Moving Pictures: Cable hits

Mad Men slips down the throat like a smooth sherry, but for all its slo-mo sophistication, it really isn’t quite as good as all the hysterical hype would have you believe. Breaking Bad and Burn Notice still define perfection in their respective genres and deserve their high ratings. But what are the stand-out shows you’re missing out on in the weird and wonderful Cableverse?

Justified – FX: Life is nasty, brutish and short in Harlan County of Eastern Kentucky as big city gangsters from Detroit and the ferocious local criminal clans scheme and slaughter to win control of the lucrative oxy-pill trail. But Timothy Olyphant’s Deputy Marshal Raylan Givens, the greatest western hero since Matt Dillon himself, is on their trail: Marries the wit and searing wisdom of Elmore Leonard, America’s greatest living crime writer, to the cadences of the King James Bible: Violent, sordid and utterly riveting.
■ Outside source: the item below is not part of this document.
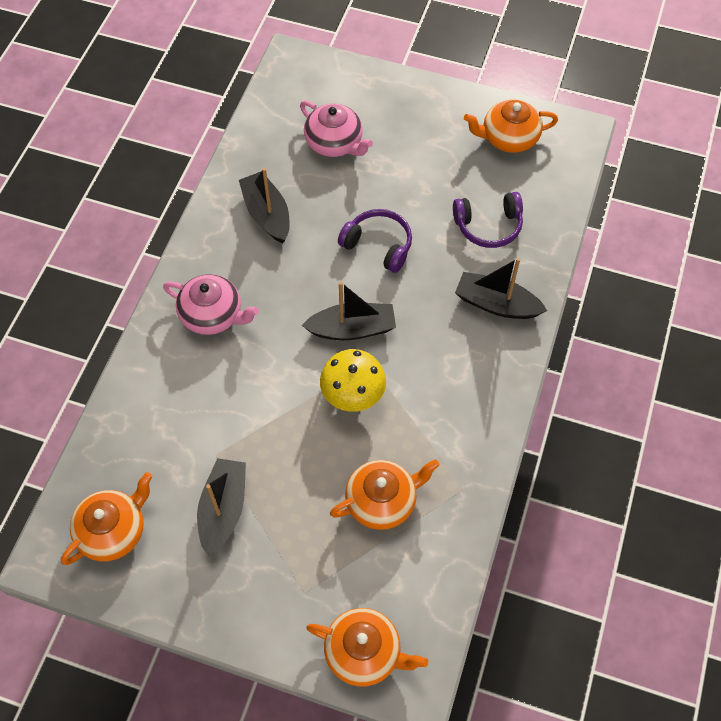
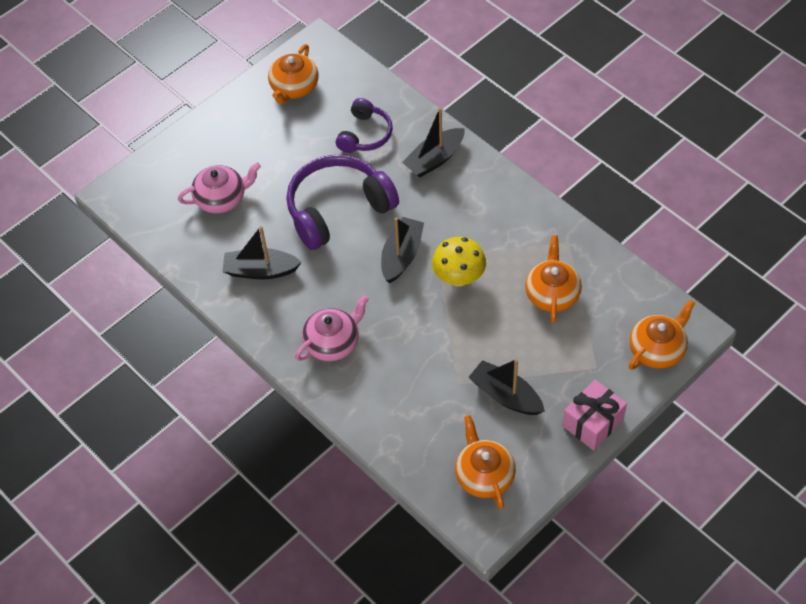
camera: 60 degrees left, 5 degrees down
purple headphones [338,209,412,273] -> purple headphones [286,155,399,250], size x1.75
none -> pink gift [563,379,627,450]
Makes The Sopranos look like an afternoon tea party with cucumber sandwiches: The best thing on television – anywhere.

Archer – FX: Forget South Park or Family Guy: This is the ultimate in tastelessness and the perfect spy adventure/spoof. Handsome, ruthless, dashing, debonair, witless Archer is the ultimate devolution of James Bond. He works for the boutique spy agency of his still sexy 60-something mother. When he discovers she has kidnapped and executed the prime minister of Italy for treachery, but only after 35 years of sordid annual trysts with him, he asks her why she waited so long to kill him. Her answer: “Well, the sex was still good.” Latest season has just ended: Pity.
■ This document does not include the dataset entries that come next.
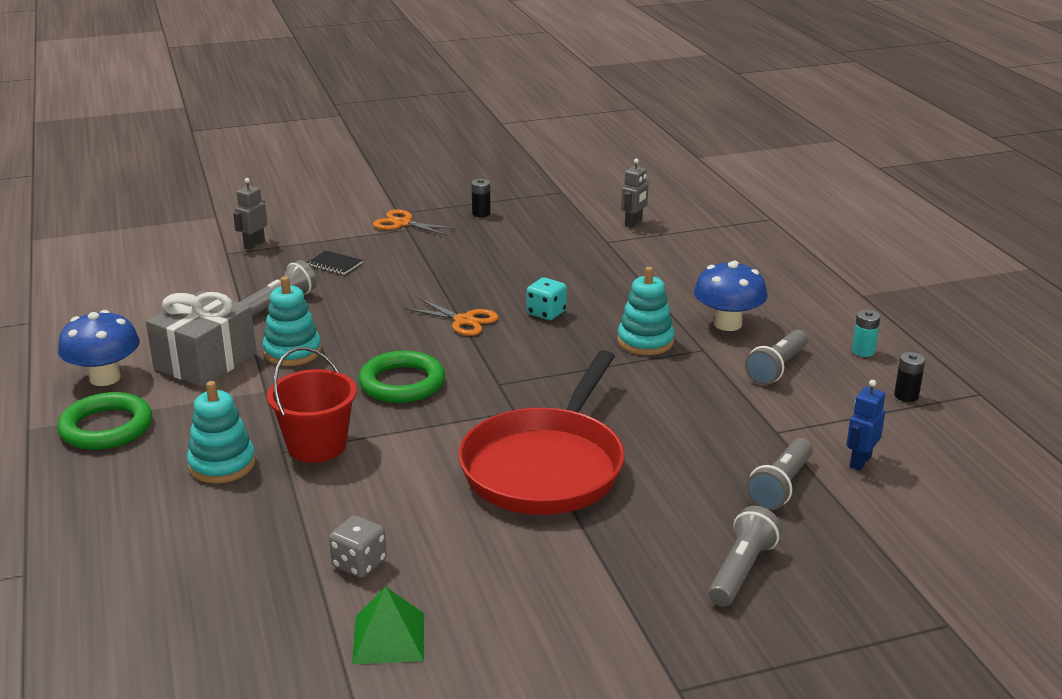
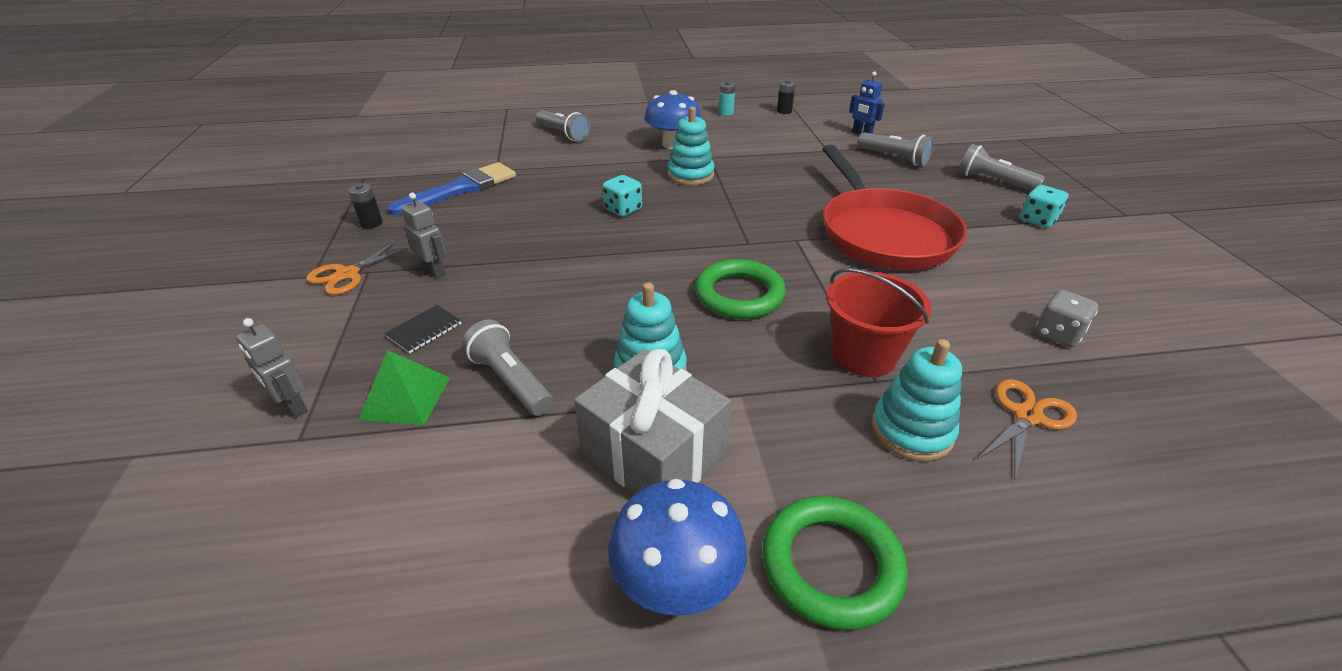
camera: 80 degrees left, 10 degrees up
green pyramid [352,586,424,664] -> green pyramid moved to [358,350,450,425]
orange scissors [405,298,498,336] -> orange scissors moved to [978,379,1077,479]
red pan [459,350,625,515] -> red pan turned 45 degrees clockwise [822,145,967,270]
grey robot [621,159,649,228] -> grey robot moved to [401,193,446,278]
grey flashlight [745,330,808,385] -> grey flashlight moved to [536,110,590,141]
none -> blue brush [388,162,516,215]
none -> turquoise dice [1020,185,1069,228]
Phineas and Ferb – Disney Channel: The mass-produced mega-hits of Disney’s kid-pleasing comedies are so formulaic and relentless they should be played as 24/7 tortures to break down terror suspects in Guantanamo. But amid all that mass-produced mediocrity this wonderful cartoon showcases two engineer-boy geniuses who in every episode build escalators to the Moon, time machines, discover Atlantis and make a truck diner on wheels bigger than the Titanic: Meanwhile their pet platypus Perry in his secret identity of Agent P foils the nefarious but invariably incompetent plots of Doctor Heinz Doofenshmirtz to conquer the Tristate Area. You’ll laugh hard enough to get a hernia.

Ramsey’s Kitchen Nightmares – BBC America: House addicts fear not. Once Hugh Laurie’s moody, dysfunctional doc finally departs from Fox this spring, you can get endless new fixes of Brits Dishing out Abuse here. Master Chef Gordon Ramsey brings a terror to the American people that Lord Cornwallis never imagined as he roams the Heartland, transforming loser restaurants and culinary catastrophes into Michelin star successes: Ramsey’s motivational techniques of terror and traumatization incinerate every touchy-feely cliché and they work every time. Not for the squeamish.
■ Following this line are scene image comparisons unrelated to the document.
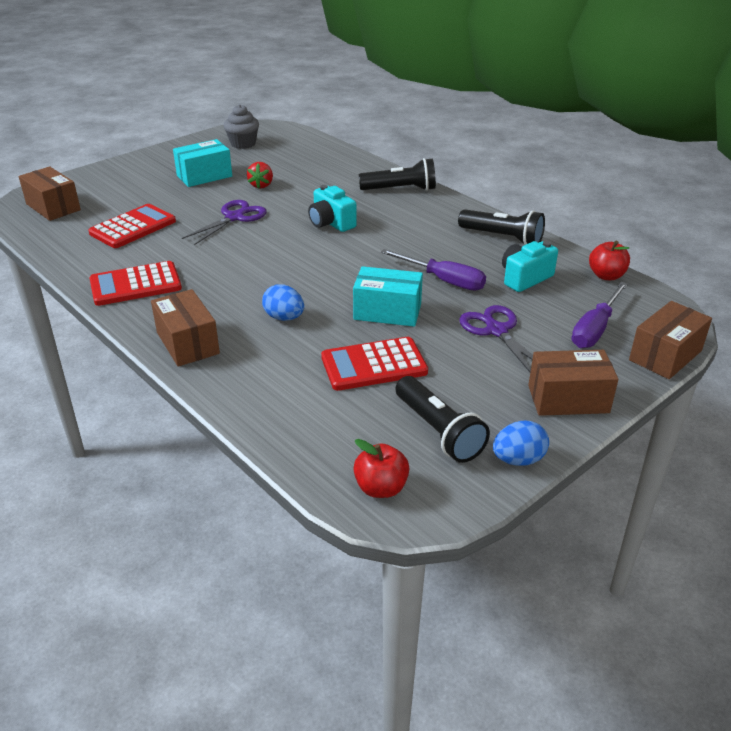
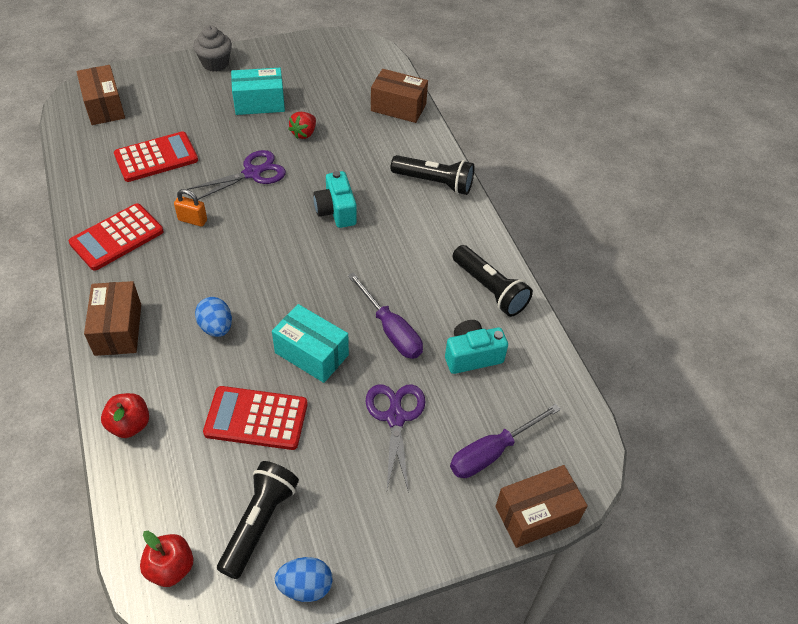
camera: 20 degrees right, 15 degrees up
red calculator [89,261,182,306] -> red calculator turned 45 degrees counterclockwise [69,203,164,271]
grey cupcake [224,104,259,149] -> grey cupcake moved to [193,25,232,72]
black flashlight [395,376,490,463] -> black flashlight turned 150 degrees counterclockwise [217,461,299,579]
brown box [528,350,619,416] -> brown box moved to [371,69,428,123]
red apple [589,240,630,280] -> red apple moved to [101,393,149,438]
none -> orange padlock [174,189,207,227]

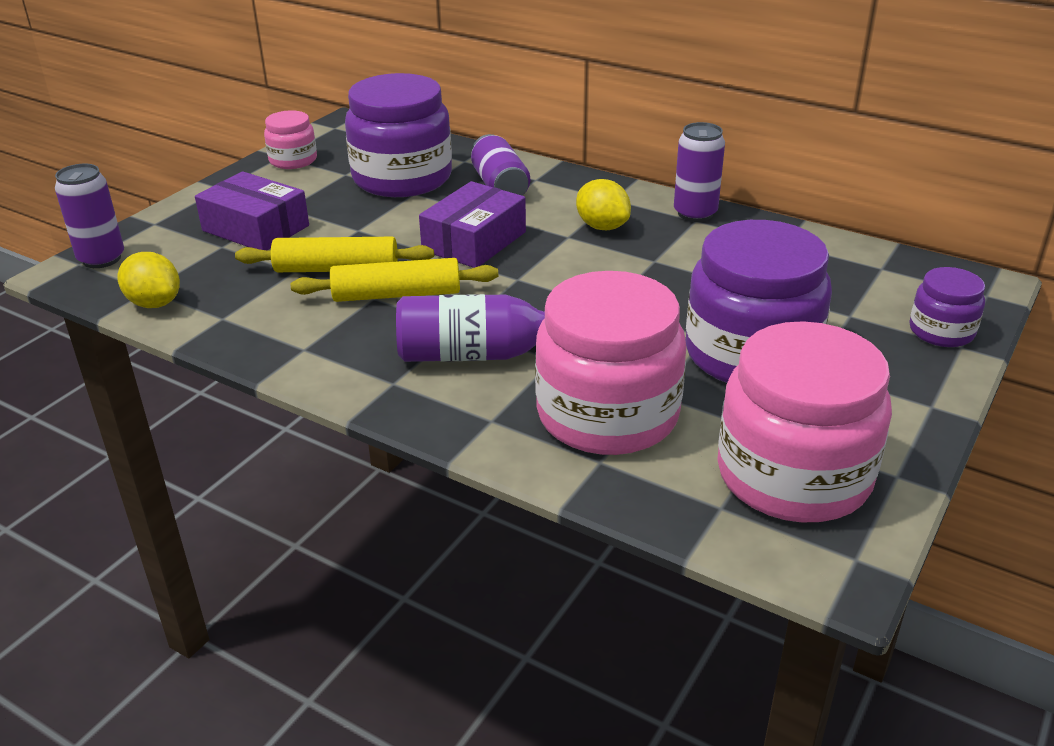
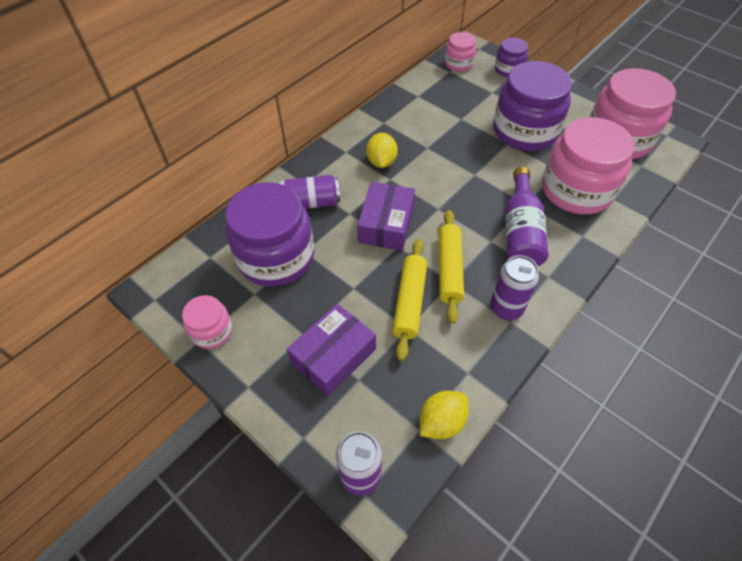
camera: 80 degrees left, 20 degrees up
purple box [419,181,526,268] -> purple box turned 60 degrees clockwise [357,182,415,250]
yellow lemon [576,179,631,230] -> yellow lemon turned 60 degrees counterclockwise [366,133,398,168]
purple can [674,122,725,222] -> purple can moved to [490,255,539,320]
none -> pink jar [445,32,476,72]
The Last Days of World War II – Military Channel: Forget the tactics, bloodbaths and battle footage: This is The Way We Really Were. A week-by-week window into the world of your great-grandparents: A lost, forgotten America when we won wars, produced scores of thousands of war-winning weapons that worked cheaply and well, and the Federal Government still got things done: Truly a Lost World.

Ancient Aliens – H2:  Wild, free-associating smorgasbord of a show: Feverishly presents everything from the obviously absurd to the compulsively possible. Do the great Sanskrit texts of Ancient India really describe nuclear bombs going off, complete with accurate descriptions of the effects of radiation poisoning? Are there really megalithic cities found beneath the ocean off India and Okinawa? And it certainly looks like the Mayan King Pakal of Palenque sat inside a Mercury space capsule or rode a flying jet-cycle. You might not believe but you’ll certainly have one heck of a ride.